→ **Given passage**

It should be noted, however, that the chromaticity coordinates of the light reflected from an object surface depends on how many times the light is reflected on the surface. When a gold surface is perfectly smooth, the illuminating light will be reflected only once by the surface before being captured by the observer's eyes (one-reflection light). Consequently, the spectral distribution of one-reflection light will be a simple convolution of the illumination's spectral distribution and the surface reflectance spectrum. The chromaticity coordinates of one-reflection light for each angle of the incident light are plotted as the blue dots in Figure 12. If a gold surface is not smooth, the illumination light could be reflected more than once due to the geometrical structure of the surface. When the light is reflected twice at the surface before being captured by the observer's eyes (two-reflection light), the spectral distribution of the light is the convolution of the one-reflection light with the surface reflectance spectrum (the green dots in Figure 12). We assumed that the angles of the incident lights for the first and second reflections have no correlation and calculated the chromaticities for all combinations of the two angles. In the same manner, we can calculate the coordinates of three-reflection light (the red dots) and so on. The chromaticity coordinates of the reflected lights from the gold surfaces will be located around the ensemble of these dots depending on the incident angle of lights and the fine structure as well as the geometry of the gold surfaces.

→ **Record excerpts**
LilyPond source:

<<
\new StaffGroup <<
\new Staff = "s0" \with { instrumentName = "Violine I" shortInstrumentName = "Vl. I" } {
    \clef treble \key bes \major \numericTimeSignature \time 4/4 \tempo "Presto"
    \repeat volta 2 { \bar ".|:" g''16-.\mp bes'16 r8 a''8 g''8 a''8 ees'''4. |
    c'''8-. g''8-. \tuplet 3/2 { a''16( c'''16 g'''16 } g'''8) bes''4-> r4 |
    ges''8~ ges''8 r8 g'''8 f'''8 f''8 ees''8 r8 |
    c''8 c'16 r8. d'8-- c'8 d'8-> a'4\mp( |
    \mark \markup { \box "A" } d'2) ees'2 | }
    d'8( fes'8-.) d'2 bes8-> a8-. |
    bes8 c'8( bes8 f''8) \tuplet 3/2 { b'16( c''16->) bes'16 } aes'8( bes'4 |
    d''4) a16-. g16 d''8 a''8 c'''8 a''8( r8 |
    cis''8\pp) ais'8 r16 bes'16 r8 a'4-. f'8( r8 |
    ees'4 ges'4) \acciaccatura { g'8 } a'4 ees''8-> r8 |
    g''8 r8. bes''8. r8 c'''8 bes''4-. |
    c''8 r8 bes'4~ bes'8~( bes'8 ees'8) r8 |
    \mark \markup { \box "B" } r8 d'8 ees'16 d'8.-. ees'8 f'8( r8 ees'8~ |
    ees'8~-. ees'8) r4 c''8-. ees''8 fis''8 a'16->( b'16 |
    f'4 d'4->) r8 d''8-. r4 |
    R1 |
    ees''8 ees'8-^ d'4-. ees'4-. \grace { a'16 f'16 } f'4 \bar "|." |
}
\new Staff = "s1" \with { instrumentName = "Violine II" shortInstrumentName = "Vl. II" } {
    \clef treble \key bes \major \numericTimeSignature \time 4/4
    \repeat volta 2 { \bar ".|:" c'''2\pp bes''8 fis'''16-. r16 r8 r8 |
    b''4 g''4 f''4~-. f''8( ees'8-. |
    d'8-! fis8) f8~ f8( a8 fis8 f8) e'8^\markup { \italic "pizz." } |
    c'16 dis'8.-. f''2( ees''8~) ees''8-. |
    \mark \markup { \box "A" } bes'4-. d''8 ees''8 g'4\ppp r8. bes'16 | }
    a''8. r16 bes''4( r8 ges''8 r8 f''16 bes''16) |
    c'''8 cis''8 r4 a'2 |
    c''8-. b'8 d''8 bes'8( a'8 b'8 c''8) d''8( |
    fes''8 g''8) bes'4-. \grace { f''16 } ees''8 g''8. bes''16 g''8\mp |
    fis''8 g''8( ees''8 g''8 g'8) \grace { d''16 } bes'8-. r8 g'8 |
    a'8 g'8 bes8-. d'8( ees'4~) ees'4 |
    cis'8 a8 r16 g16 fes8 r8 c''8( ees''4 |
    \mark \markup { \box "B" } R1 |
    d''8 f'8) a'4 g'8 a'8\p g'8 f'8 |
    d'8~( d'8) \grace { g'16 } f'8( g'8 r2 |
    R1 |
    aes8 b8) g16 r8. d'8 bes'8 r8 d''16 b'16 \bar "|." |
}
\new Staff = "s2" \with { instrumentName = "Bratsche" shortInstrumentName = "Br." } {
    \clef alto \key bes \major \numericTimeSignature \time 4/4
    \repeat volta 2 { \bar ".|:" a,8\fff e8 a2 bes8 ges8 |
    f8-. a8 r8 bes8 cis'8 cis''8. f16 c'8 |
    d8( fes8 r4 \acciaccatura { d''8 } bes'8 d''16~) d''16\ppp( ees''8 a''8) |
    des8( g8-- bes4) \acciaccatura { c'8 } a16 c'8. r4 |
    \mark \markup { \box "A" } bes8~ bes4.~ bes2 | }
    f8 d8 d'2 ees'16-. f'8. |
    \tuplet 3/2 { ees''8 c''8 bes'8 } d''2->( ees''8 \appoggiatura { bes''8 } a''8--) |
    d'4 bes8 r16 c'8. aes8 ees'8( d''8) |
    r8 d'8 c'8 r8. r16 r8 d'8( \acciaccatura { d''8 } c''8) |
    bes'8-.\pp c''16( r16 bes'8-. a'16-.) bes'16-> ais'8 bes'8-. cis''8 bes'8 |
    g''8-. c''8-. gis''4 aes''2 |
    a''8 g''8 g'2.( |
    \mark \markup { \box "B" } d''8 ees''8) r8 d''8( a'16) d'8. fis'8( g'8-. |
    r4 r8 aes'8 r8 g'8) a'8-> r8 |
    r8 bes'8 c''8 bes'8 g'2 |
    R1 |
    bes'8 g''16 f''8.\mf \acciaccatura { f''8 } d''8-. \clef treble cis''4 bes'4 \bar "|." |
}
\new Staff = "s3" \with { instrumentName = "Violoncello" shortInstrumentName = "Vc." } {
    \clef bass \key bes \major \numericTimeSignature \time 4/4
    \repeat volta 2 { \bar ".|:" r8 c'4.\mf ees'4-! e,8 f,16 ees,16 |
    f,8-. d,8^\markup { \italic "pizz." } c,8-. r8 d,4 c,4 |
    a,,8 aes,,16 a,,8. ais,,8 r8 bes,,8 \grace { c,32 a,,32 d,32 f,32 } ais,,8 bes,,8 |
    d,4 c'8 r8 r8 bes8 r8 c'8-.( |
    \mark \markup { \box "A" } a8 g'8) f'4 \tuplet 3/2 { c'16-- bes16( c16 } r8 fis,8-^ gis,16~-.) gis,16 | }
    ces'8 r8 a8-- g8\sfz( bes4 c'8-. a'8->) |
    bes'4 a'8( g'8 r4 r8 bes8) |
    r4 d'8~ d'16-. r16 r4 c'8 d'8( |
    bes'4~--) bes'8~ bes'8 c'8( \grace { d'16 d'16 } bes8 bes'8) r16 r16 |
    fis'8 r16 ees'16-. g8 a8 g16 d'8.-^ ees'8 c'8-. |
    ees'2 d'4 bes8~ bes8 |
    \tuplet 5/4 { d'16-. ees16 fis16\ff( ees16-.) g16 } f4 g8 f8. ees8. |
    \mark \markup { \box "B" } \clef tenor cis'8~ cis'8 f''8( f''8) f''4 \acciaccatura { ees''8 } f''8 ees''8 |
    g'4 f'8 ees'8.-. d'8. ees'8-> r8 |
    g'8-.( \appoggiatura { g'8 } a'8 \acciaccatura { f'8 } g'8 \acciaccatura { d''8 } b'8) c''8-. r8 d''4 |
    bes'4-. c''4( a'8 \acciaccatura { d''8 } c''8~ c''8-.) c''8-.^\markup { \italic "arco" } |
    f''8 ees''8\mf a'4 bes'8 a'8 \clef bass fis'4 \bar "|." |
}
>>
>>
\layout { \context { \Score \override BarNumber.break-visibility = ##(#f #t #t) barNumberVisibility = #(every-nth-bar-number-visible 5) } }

→ **What to produce**
Decide whether each statement agrees with the passage on light reflected from gold surfaces, answering yes or no and quoting the passage's deciding words. 1. On a perfectly smooth gold surface, the illuminating light is reflected only once before it reaches the observer's eyes. 2. Figure 12 plots two-reflection light as the red dots. 3. The authors assumed that the incident angles for the first and second reflections are correlated.

→ **Exercise solution**
1. Yes: "When a gold surface is perfectly smooth, the illuminating light will be reflected only once by the surface before being captured by the observer's eyes"
2. No: "the convolution of the one-reflection light with the surface reflectance spectrum (the green dots in Figure 12)"
3. No: "We assumed that the angles of the incident lights for the first and second reflections have no correlation"